O capítulo III do livro expõe a “reflexão experimentada”. E como o título sugere, fala disso mesmo: de reflexões temporais e atemporais da poeta, sobretudo reflexões eróticas. Dos tropeços em seus delírios, Da ocupação, não da invasão, de seu corpo. Da calcinha encharcada por um sonho nada monótono. Do casamento, onde não existem metades, mas criaturas inteiras. Sobre escolhas. Sobre o amor às bocas, de todas as espécies. O erotismo de Clariça não é sutil, mas está longe de ser pornográfico. Diria que é um erotismo imagético. Ela parte de imagens reais, algumas até inusitadas, para falar de seu corpo, de seus desejos, de seus orgasmos verbais e orais.

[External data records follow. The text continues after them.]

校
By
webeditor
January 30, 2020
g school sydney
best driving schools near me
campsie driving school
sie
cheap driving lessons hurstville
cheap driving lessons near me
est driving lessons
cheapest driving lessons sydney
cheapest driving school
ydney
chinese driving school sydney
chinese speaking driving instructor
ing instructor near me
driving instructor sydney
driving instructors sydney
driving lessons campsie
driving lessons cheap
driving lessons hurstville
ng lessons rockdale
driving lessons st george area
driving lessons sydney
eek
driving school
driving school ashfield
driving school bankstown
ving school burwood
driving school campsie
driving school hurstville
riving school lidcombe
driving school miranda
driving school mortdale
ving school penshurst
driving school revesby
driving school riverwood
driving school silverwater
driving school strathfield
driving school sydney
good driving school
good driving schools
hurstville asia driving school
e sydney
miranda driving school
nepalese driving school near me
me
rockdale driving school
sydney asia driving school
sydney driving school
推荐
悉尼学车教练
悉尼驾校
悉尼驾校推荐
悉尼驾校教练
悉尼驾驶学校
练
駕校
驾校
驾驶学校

A parte IV do livro aborda o “lapso de tempo necessário”. Em “Quarentena” fala dos tempos atuais, e faz uma bonita homenagem, implícita, a Maria Valéria Rezende, ao abrir o poema citando “quarenta dias”, um dos mais belos romances da escritora santista/paraibana. Há, nesse capítulo, alguns poemas que possivelmente foram feitos em outros tempos, como “Amor-recordação” e “Reencontro com si”. São poemas que fogem um pouco, em termos de linguagem, do nível em comparação com os demais.
Na parte V, Clariça explica o “Regresso à Matriz”. Aqui, a poeta fala de suas origens, do umbigo apartado de quem lhe causou, do bonito e difícil ofício das doulas, da paranóica narrativa em torno do enigma de Capitu, do verdadeiro simbolismo do 8 de março. Da masturbação feminina, dos orgasmos, de suas crenças. A poesia de Clariça é um manifesto ao novo. Uma poesia que não é metalinguagem teórica sobre estátuas, mas às vezes é metalinguagem prática de peles e corpos. Uma poesia que pulsa firme e pede passagem com seus versos originais. Como no belíssimo “Sagradas Avós”:
Mais do que a neta
Das bruxas que não conseguiram queimar
Eu sou a neta das santas
Que confinadas entre cozinhas e dispensas
Com teus lamentos silenciosos
E dores impenetráveis
Tiveram que lutar sozinhas
Contra o que aprenderam ser destino
E tantas vezes fugiram pela janela
Apenas para sentir um pouco
O gosto do desatino.
Eu sou a neta das putas
De paixões desaforadas
Da libido escandalosa
Da paz perturbada por moralistas e puritanos
As que souberam ser carne viva e vulcânica
E fizeram de cada pedaço
Do corpo subjugado
Uma semente de rebeldia.
Eu sou a neta das loucas
De obediência aos padrões extraviada
Libertas de compromisso com o que era alheio
De profunda complacência com quem
Não se permite esvaecer
Com os duros golpes da realidade
E de lutas cristalizadas
Pelos delírios coletivos
De horas melhores.
Eu sou a neta que aprendeu
Que rompidos claustros e cativeiros
Os definhamentos e os costumes da obediência
Posso ser todas elas
E mais as que quiser!
Linaldo Guedes é poeta, jornalista e editor. Com 11 livros publicados e textos em mais de trinta obras nos mais diversos gêneros, é membro-fundador da Academia Cajazeirense de Artes e Letras (Acal), mestre em Ciências da Religião e editor na Arribaçã Editora. Reside em Cajazeiras, Alto Sertão da Paraíba, e nasceu em 1968.